Stories of Technology, Innovation, & Entrepreneurship in the Southeast

June 02, 2013 | Tom Ballard

Survature changing the rules of surveys

SurvatureJian Huang is a computer scientist who says simply, “I have a passion for data.”

Data visualization is, after all, where his efforts as an Associate Professor in the Department of Electrical Engineering and Computer Science at the University of Tennessee, Knoxville (UTK) are focused. Data is also where he has been spending his time when not teaching at UTK.

Huang has recruited a team of talented entrepreneurs to join him in his journey to redefine the expectations of the online survey industry. This is not a random objective for the Associate Professor who came to UTK in 2001 after earning his doctorate at The Ohio State University. His dream of innovating new commercial uses of big data technology began in late 2009, when he founded a company with alumni from UTK.

The company has since gone through several name changes and development initiatives. The latest pivot is renaming it as Survature Inc. and developing a new type of online survey product. This effort started in earnest in January 2013. You can find them at

Survature provides an online survey tool that not only collects and analyzes survey takers’ responses, but also examines how survey takers responded. Huang explains, “It’s not what you said, it’s how you said it.”

The new company reflects the evolution that characterizes many start-ups. In the case of  Survature, Huang says it was a result of learning from past experiences.

In 2012, his team built a product called MCDigr.  The service was great, and the users loved it.  There was one problem though: they loved the free service, not the paid premium version.

“We tried to monetize the MCDigr service, but failed,” says Huang. “There was simply no market for it.” But he saw the bright side. With only a few engineers, “We built a robust and scalable system that collects and visualizes data from different sources from five continents and in real-time.”

“We can develop great products,” he concluded. But learning from experience, Huang realized that the team needed to develop not only a great product but, more importantly, one designed for a large and accessible market.

The team spent a lot of time reflecting and came up with the vision for Survature. He says the concept of Survature is simple.

“We wanted to change surveys from simply collecting answers, to collecting how the answers are provided,” Huang explained. Survature’s secret sauce is the Answercloud, a technology for which the start-up has filed a provisional patent. Survature simplifies the survey process with a better design and a new question type that has been called the Answercloud.

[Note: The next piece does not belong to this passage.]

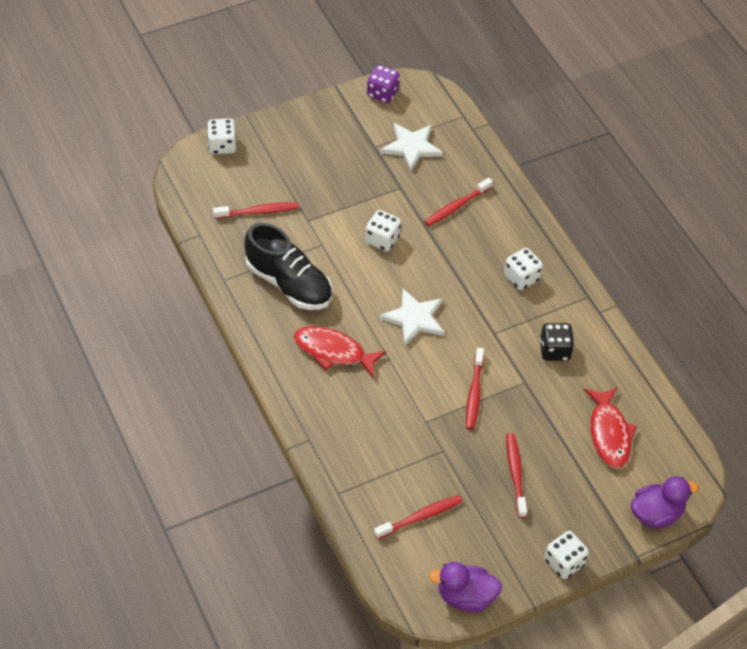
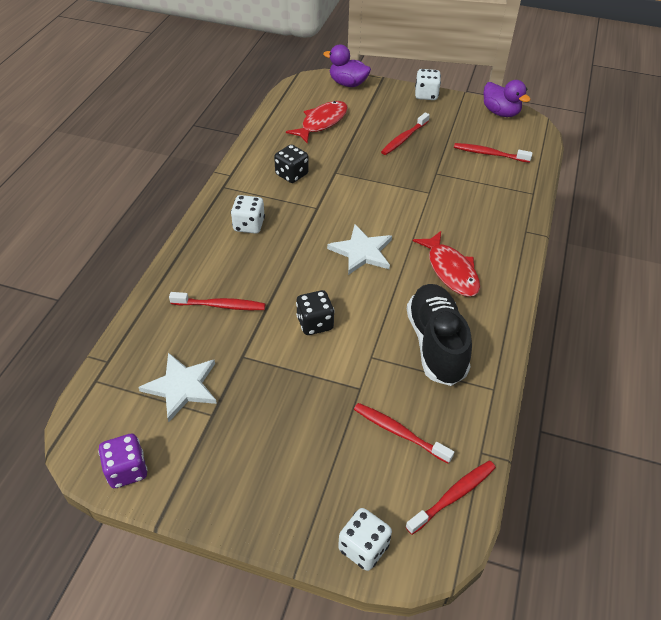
camera: 135 degrees left, 5 degrees down
white dice [365,210,401,251] -> black dice [296,290,335,335]
red toothbrush [466,348,484,430] -> red toothbrush moved to [405,461,496,535]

Huang explains that the approach reveals how the survey responder feels about an answer, not just giving a flat report of the answer. He added that  most survey analysis is done from examining the results of Likert questions, an approach that collects people’s attitudes towards a particular topic by asking the respondents to answer a series of statements against a scale of responses. Common scales are “strongly disagree” to “strongly agree,” “poor” to “excellent,” and “false” to “true.”

“What if, instead of answering each question in a predefined order, the respondent answers the questions in the order that he or she desires,” Huang suggested. “Respondents are likely to first answer those for which they have the strongest opinion, those that they find the easiest to answer, and those that are the most relevant to them or important due to other human behaviors. This is the essence of Answercloud.”

He explained that Answercloud places all statements in an area or “cloud,” and the scales are arranged in columns or buckets underneath the cloud of words, phrases, or statements.

“The respondents drag and drop the words or phrases, one at a time, in whatever order they select into these buckets,” he said. Survature uses the order, timing, and placement of responses as an indicator of relevance, validity, and importance to the particular respondent.

“Behavior data is rich and tells us powerful things,” Huang explains.  “If you want to fix one thing about your business right now, what is it,” he says in describing one outcome of a Survature project for a customer. Another example is, “Do your customers see their needs in the same way you do?  The traditional survey could lead you to unwarranted business decisions.”

Survature was formed in the UT Business Incubator where Huang and his team have been working aggressively to improve the product and build customer relationships.

“We have been self-financing the company, Huang said. “We are reaching a point where we need to add to the engineering team and sales force and are looking for outside funding.”

“Since we started socializing our idea and prototype, we have been getting a lot of help from the Knoxville community,” he added, likening the process to making stone soup. “As more people learn about us, more people have been willing to help us. One person brings carrots.  Another brings potatoes. It’s been an incredible experience for all of us.”